The extracted characteristic relationships may look like so:

  characteristics:
    - subject: VBO:0013279
      predicate: AUTO:HAS
      object: UBERON:0018537
    - subject: AUTO:Jacobin
      predicate: AUTO:HAS
      object: UBERON:4200133
    - subject: AUTO:Jacobin
      predicate: AUTO:HAS
      object: UBERON:0000022
    - subject: AUTO:Homing%20Pigeon
      predicate: AUTO:IS
      object: AUTO:fast
    - subject: AUTO:Homing%20Pigeon
      predicate: AUTO:HAS
      object: AUTO:abilities

Extracting from other sources¶

OntoGPT can use PubMed citations and PubMed Central full texts as its inputs with the pubmed-annotate command, from Wikipedia pages with the wikipedia-extract command, or from web pages with the web-extract command.
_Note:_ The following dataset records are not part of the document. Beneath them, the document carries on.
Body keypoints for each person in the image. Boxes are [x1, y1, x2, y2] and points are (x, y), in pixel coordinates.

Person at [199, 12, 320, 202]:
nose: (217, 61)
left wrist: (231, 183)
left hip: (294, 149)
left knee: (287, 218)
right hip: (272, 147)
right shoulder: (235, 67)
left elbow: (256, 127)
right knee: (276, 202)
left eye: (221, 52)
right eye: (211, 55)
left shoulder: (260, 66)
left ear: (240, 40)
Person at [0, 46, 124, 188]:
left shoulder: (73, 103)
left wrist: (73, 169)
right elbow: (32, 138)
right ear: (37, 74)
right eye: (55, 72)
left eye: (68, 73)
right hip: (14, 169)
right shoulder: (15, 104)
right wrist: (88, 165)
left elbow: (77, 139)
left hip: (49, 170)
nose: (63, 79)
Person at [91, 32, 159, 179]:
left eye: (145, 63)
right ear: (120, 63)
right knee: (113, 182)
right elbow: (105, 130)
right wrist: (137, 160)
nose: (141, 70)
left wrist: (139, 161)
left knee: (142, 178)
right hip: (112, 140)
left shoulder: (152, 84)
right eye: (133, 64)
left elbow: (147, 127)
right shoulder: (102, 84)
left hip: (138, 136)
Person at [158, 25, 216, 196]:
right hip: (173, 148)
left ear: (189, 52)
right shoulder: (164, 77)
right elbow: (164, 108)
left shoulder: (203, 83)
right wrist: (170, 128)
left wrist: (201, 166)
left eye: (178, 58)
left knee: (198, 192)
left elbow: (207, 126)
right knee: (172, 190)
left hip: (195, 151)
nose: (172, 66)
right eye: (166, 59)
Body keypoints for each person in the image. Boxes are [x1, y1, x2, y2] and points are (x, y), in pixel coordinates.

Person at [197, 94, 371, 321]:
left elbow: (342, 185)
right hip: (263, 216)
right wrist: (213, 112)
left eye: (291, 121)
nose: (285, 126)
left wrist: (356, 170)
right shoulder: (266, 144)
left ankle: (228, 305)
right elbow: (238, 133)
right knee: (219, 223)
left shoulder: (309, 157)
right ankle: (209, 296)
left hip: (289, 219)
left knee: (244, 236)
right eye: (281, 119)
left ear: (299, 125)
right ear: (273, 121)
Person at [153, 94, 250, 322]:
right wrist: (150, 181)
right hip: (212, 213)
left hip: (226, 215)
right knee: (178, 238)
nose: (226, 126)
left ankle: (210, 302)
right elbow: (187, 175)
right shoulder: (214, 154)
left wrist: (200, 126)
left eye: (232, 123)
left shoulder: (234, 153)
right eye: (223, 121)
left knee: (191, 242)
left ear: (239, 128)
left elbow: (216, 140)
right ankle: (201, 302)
Here, we'll re-use the extraction schema from above, but with the web-extract command and a page about Fengjing pigs (https://breeds.okstate.edu/swine/fengjing-swine.html).

Run the following:

ontogpt web-extract -t vbo_char.yaml https://breeds.okstate.edu/swine/fengjing-swine.html

This will produce quite a verbose output, with an extracted set of values like this:

extracted_object:
  id: 9afe16d9-9f4c-4596-943d-bbf5a124a236
  label: Fengjing Swine
  animal_names:
    - VBO:0001199
    - NCBITaxon:9823
  names:
    - VBO:0012847
    - VBO:0001175
    - VBO:0012819
  characteristics:
    - subject: VBO:0012847
      predicate: IS
      object: UBERON:0001456
    - subject: VBO:0012847
      predicate: IS
      object: UBERON:0001003
    - subject: VBO:0012847
      predicate: IS
      object: growing
    - subject: VBO:0012847
      predicate: IS
      object: UBERON:0001013
    - subject: VBO:0012847
      predicate: IS
      object: GO:0050909
    - subject: VBO:0012847
      predicate: IS
      object: diseases
    - subject: VBO:0012847
      predicate: IS
      object: ability
    - subject: Fengjing Sows
      predicate: IS
      object: high
    - subject: Fengjing Sows
      predicate: ARE
      object: UBERON:0001443
    - subject: Fengjing Sows
      predicate: ARE
      object: live-weight
    - subject: Fengjing Sows
      predicate: HAS
      object: backfat thickness
    - subject: VBO:0012847
      predicate: HAS
      object: percentage
    - subject: VBO:0012847
      predicate: IS
      object: prolific
    - subject: Fengjing Sows
      predicate: HAVE
      object: PATO:0000161
    - subject: Fengjing Sows
      predicate: HAS
      object: PATO:0000276
    - subject: Fengjing Sows
      predicate: HAVE
      object: litters
    - subject: Fengjing Sows
      predicate: HAVE
      object: PATO:0000128
    - subject: Fengjing Sows
      predicate: HAS
      object: ADG

That's a lot of details about these swine.

Some of the relationships may not be particularly informative or useful (e.g., VBO:0012847 IS diseases; the source text states this breed is "resistant to some diseases") and may suggest areas for further refinement of the extraction schema.